MANILA, PHILIPPINES — Amidst these difficult times brought about by the pandemic, economies, governments, and healthcare systems from all over the world are seen struggling to overcome unprecedented challenges. In a statement, the World Wide Fund for Nature (WWF) Philippines shares their thoughts on the pandemic response.
“We laud each and every solution put forward by the government, private sector, and the various communities who stepped up to help end this scourge. Thousands of Filipino lives have been lost and more than 1 million Filipinos have been infected. We agree that a speedy and efficient vaccination program is vital for us to control the current pandemic.
We at the World Wide Fund for Nature (WWF) Philippines believe that all solutions to help end the pandemic should work with nature and not against it. Our recent study found that the origins of many pandemics trace themselves to environmental destruction and our encroachment upon natural ecosystems. We cannot protect the Filipino people by repeating the same mistakes that led us to where we are today. We learned the hard lesson with the pandemic and we should act accordingly.
Other countries have proven that the best vaccination programs are the ones that are decentralized and where there is access to the vaccination areas by everyone. Our country should develop pandemic solutions that will safeguard the wellbeing of Filipinos which necessarily include protecting existing ecosystems and natural resources. Nayong Pilipino is an area which is in its first natural succession stage with grass and trees – an essential stage in ecological health. It has naturally established its role in the ecology of not just its area but of the adjacent ecologies of the cities it straddles. It will take time again for it to recover and perform its role when disturbed. With the lack of urban forests in the metropolis, a “rewilding”, such as what happened in the area of Nayong Pilipino, is literally a breath of fresh air for all, even if it does not inhabit our mass consciousness.
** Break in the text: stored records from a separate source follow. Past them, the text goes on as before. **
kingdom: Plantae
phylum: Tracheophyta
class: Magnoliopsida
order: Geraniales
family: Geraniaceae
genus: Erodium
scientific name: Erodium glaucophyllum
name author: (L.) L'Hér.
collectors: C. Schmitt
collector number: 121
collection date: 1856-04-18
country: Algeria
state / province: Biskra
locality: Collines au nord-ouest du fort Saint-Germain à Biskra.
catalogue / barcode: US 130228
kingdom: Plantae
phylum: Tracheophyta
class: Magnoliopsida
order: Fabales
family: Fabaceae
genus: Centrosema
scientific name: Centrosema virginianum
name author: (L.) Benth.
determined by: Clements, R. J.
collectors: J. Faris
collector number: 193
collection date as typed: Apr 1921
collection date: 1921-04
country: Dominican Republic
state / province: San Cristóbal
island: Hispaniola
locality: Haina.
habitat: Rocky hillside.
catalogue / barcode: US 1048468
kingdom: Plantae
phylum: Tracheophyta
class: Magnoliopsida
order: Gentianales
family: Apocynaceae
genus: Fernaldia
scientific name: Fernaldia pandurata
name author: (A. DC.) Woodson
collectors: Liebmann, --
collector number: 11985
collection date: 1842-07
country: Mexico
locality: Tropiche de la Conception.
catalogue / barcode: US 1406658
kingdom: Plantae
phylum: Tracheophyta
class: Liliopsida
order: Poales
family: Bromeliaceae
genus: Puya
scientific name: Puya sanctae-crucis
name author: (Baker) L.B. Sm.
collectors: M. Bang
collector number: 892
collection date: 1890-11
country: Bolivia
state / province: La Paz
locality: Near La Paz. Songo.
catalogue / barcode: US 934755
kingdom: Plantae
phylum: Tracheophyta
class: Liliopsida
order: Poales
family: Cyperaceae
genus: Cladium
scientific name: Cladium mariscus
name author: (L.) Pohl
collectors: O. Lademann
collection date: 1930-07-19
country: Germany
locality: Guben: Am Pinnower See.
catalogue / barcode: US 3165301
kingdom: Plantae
Vaccination sites should be accessible to all – a decentralized vaccine roll-out will help Filipinos rich and poor to be inoculated as soon as possible, with lesser exposure to other individuals. The best responses are community-based and people-centered, as shown by various solutions that have worked well and carried our people through the past 15 months.
We can put both people and nature first in the pathways we can pursue out of this pandemic. Our response to this pandemic will also set a precedent for the future development of the country. In prioritizing both the wellbeing of all Filipinos and protection of the planet, we can build a safer, fairer future for all of us. In failing to do so, we risk returning to the same situation we have found ourselves in today.”